— WHAT YOU ARE ASKED TO DO —
Please give the count of lines below with the string "líneas" in them, and no other words.

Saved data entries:
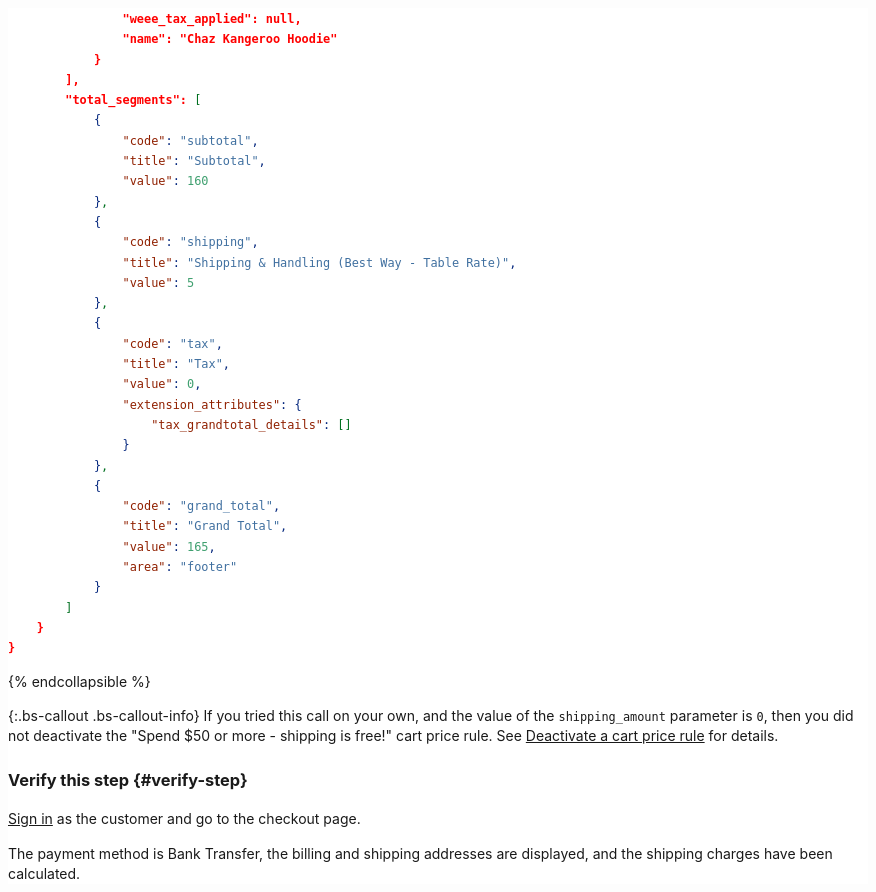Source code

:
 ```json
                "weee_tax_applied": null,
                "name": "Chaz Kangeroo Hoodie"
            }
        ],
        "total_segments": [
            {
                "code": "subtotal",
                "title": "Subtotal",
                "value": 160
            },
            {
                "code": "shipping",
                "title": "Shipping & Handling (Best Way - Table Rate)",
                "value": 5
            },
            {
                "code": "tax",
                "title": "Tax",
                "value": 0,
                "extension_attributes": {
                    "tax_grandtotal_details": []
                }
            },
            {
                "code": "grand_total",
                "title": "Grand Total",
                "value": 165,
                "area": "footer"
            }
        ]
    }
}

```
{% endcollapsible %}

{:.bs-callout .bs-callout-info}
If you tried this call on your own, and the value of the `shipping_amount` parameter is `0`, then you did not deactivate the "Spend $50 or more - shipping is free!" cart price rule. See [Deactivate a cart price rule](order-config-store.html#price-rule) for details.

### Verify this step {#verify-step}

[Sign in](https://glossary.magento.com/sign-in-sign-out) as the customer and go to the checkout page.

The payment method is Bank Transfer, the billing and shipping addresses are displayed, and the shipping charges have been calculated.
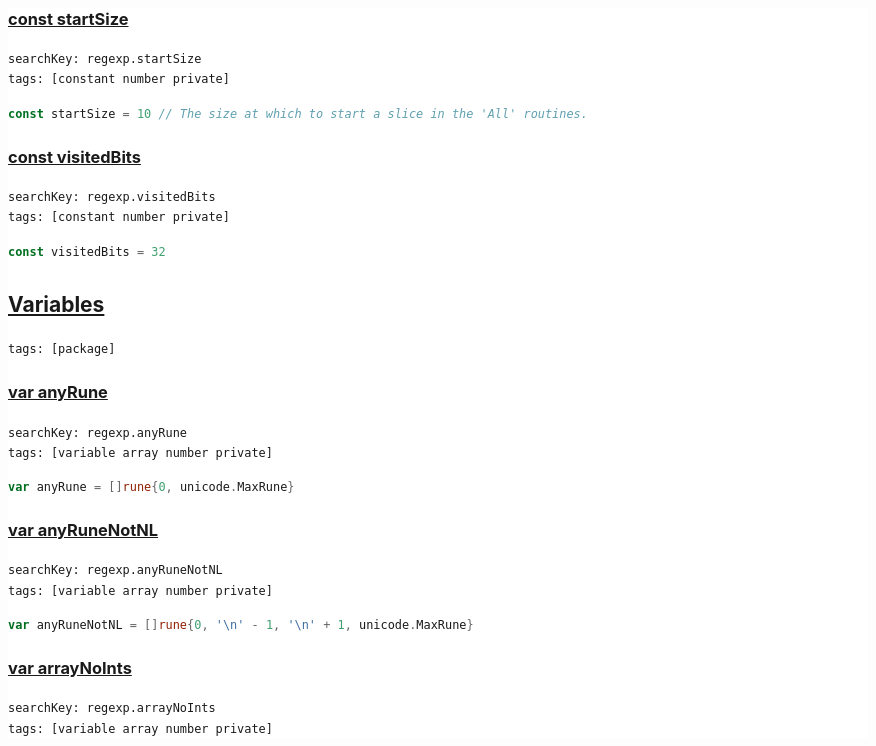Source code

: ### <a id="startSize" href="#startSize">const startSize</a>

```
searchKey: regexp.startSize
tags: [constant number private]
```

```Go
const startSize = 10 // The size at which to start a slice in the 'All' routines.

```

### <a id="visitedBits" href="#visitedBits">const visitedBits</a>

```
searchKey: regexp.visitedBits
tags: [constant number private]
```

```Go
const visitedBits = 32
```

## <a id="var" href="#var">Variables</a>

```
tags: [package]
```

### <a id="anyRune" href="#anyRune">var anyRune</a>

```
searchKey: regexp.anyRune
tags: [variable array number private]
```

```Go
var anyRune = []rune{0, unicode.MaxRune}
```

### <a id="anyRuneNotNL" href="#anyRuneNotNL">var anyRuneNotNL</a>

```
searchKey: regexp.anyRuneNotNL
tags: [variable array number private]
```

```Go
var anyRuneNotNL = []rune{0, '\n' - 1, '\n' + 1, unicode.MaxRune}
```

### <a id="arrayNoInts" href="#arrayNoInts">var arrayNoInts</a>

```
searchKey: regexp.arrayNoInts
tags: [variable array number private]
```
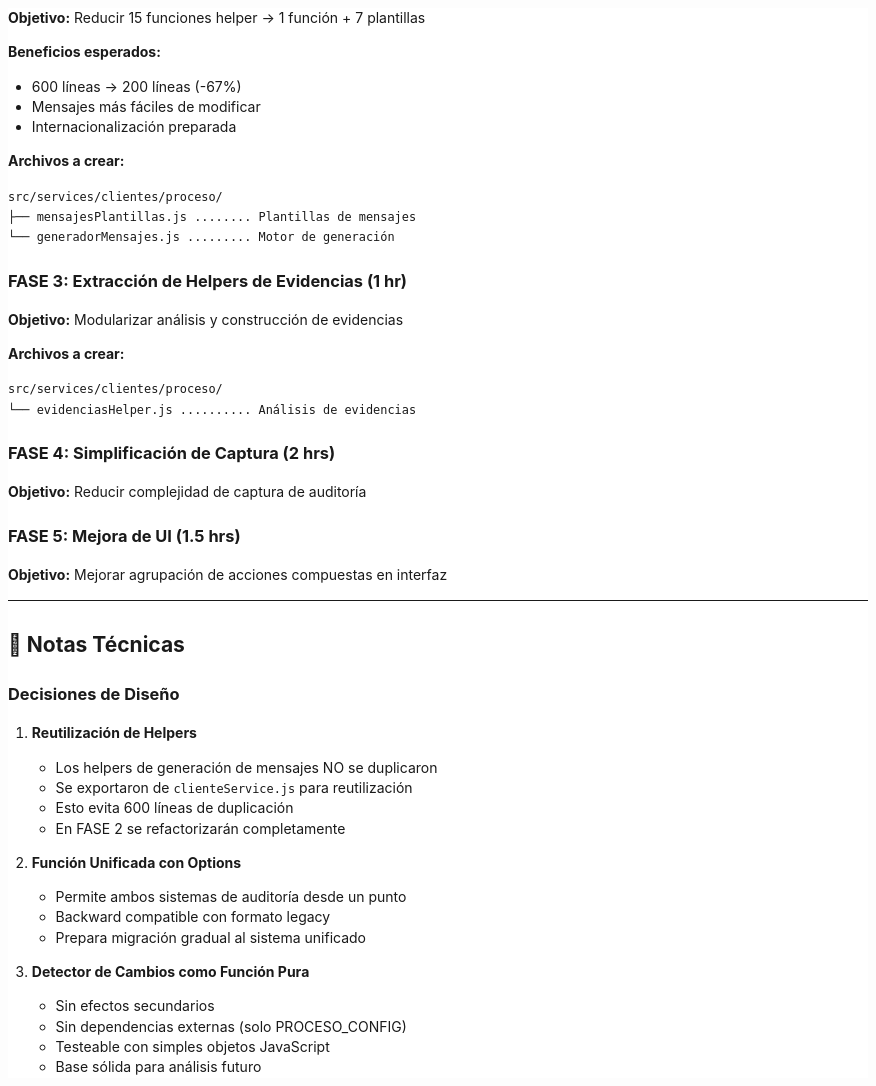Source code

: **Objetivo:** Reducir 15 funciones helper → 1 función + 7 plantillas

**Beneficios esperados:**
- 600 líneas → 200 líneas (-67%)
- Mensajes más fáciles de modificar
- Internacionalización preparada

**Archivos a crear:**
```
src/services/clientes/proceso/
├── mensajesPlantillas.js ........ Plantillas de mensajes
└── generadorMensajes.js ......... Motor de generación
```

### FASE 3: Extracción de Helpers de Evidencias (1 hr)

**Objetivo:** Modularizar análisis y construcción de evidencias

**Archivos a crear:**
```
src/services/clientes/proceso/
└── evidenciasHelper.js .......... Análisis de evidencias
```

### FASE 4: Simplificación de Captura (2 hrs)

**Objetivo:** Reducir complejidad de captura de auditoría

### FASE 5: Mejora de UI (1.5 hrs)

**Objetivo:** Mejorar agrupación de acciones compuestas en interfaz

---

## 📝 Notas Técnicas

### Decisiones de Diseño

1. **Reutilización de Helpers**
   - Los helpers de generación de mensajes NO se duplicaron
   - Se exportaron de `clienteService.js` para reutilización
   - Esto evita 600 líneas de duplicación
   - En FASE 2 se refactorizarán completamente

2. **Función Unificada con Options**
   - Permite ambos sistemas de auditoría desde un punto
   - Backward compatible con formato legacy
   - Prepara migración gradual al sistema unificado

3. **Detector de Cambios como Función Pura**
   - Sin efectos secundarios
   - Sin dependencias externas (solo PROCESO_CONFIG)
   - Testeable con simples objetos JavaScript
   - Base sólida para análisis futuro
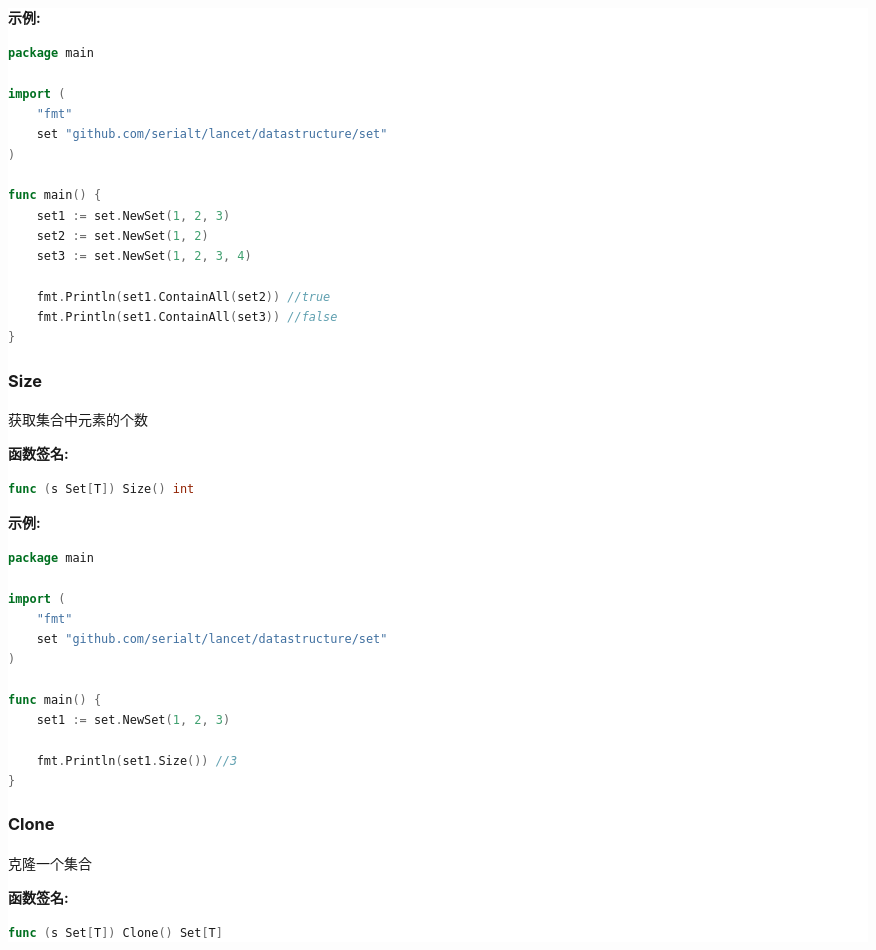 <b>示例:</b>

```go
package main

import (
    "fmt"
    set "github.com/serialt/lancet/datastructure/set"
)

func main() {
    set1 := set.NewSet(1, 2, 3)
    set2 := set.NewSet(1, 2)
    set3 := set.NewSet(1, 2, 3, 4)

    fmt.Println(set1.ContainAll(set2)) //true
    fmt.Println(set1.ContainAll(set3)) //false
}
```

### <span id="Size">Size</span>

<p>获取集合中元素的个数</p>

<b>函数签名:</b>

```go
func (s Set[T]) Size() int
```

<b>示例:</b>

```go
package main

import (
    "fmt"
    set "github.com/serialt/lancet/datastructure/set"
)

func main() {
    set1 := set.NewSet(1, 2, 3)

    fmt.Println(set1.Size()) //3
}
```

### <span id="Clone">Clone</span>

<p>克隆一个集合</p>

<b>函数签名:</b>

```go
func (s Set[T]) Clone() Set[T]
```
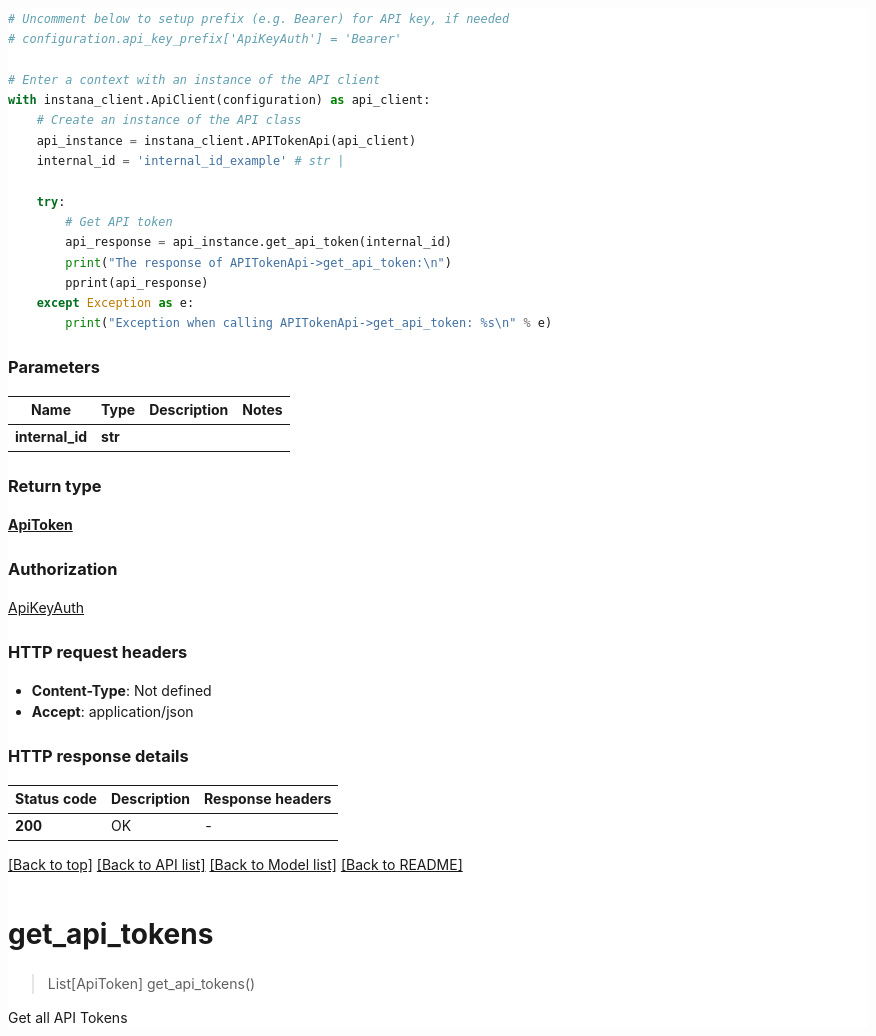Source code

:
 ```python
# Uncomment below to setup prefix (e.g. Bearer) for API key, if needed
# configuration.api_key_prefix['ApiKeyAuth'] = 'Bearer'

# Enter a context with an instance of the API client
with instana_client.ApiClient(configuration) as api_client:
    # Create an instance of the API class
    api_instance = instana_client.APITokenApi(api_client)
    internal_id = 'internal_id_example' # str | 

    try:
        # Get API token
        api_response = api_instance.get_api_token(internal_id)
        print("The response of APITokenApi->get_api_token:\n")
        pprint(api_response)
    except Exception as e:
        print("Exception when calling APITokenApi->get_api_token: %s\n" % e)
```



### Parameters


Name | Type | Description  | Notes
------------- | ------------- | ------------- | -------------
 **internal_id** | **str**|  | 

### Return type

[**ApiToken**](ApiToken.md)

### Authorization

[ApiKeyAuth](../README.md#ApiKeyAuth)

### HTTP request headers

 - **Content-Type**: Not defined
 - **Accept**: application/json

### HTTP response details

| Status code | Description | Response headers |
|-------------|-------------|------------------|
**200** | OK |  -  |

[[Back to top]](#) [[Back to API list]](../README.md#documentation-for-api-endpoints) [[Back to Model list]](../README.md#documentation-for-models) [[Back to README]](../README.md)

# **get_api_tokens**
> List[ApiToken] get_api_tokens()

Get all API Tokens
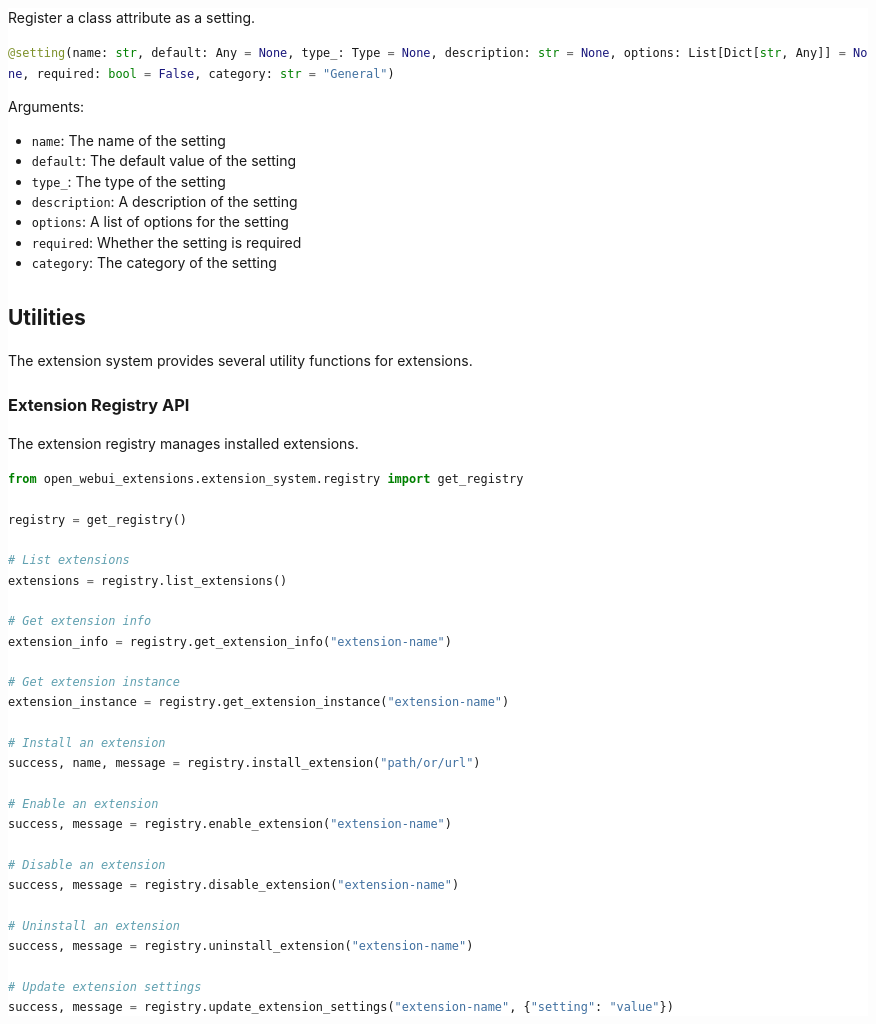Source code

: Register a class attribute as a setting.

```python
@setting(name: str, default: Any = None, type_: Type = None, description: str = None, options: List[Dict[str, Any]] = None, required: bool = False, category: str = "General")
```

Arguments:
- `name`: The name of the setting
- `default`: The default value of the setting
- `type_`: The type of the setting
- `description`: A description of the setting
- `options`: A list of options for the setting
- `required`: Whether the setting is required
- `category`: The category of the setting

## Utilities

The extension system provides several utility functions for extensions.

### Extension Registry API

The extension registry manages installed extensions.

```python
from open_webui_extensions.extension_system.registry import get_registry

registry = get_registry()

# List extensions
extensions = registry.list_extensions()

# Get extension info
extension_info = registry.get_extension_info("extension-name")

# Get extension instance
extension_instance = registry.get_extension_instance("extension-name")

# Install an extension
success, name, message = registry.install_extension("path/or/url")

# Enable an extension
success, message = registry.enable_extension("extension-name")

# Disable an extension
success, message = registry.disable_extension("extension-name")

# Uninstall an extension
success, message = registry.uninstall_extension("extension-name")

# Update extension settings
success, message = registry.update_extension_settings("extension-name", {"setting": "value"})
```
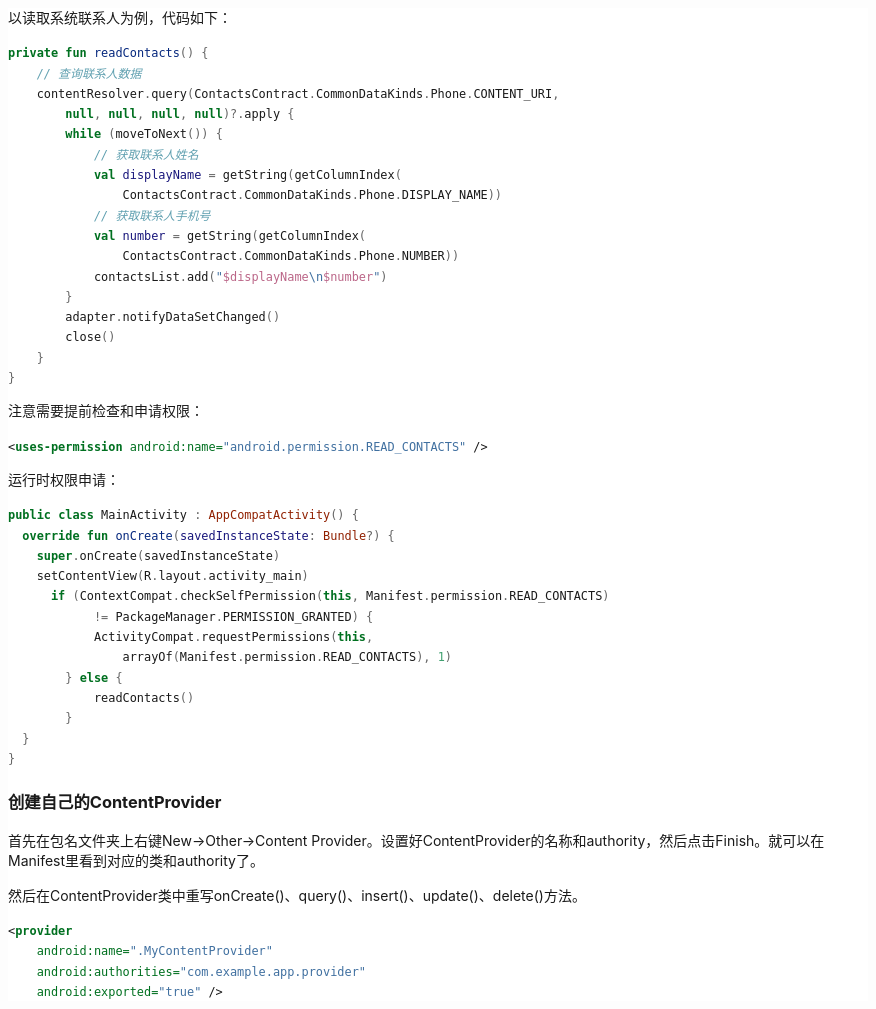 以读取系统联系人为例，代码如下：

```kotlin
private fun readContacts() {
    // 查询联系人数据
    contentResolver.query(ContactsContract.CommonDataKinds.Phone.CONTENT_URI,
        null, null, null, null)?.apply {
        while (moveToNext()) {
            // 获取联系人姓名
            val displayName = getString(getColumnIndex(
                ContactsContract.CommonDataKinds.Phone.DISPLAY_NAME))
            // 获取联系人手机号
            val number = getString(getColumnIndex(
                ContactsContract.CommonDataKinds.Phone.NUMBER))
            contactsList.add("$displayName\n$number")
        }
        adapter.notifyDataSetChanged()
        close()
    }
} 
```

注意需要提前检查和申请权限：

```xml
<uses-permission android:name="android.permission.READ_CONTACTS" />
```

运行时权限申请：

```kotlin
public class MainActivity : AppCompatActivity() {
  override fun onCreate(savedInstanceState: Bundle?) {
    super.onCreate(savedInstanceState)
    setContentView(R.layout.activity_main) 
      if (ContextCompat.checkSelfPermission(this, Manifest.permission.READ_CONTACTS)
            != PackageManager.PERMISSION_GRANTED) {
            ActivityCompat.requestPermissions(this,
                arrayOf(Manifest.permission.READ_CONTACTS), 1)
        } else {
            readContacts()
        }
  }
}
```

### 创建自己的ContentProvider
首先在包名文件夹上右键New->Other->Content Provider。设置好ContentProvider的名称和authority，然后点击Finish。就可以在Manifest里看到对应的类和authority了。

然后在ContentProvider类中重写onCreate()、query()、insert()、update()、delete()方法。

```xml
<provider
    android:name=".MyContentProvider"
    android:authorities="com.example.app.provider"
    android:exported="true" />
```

— SOLUTION TO THE EXERCISE —
2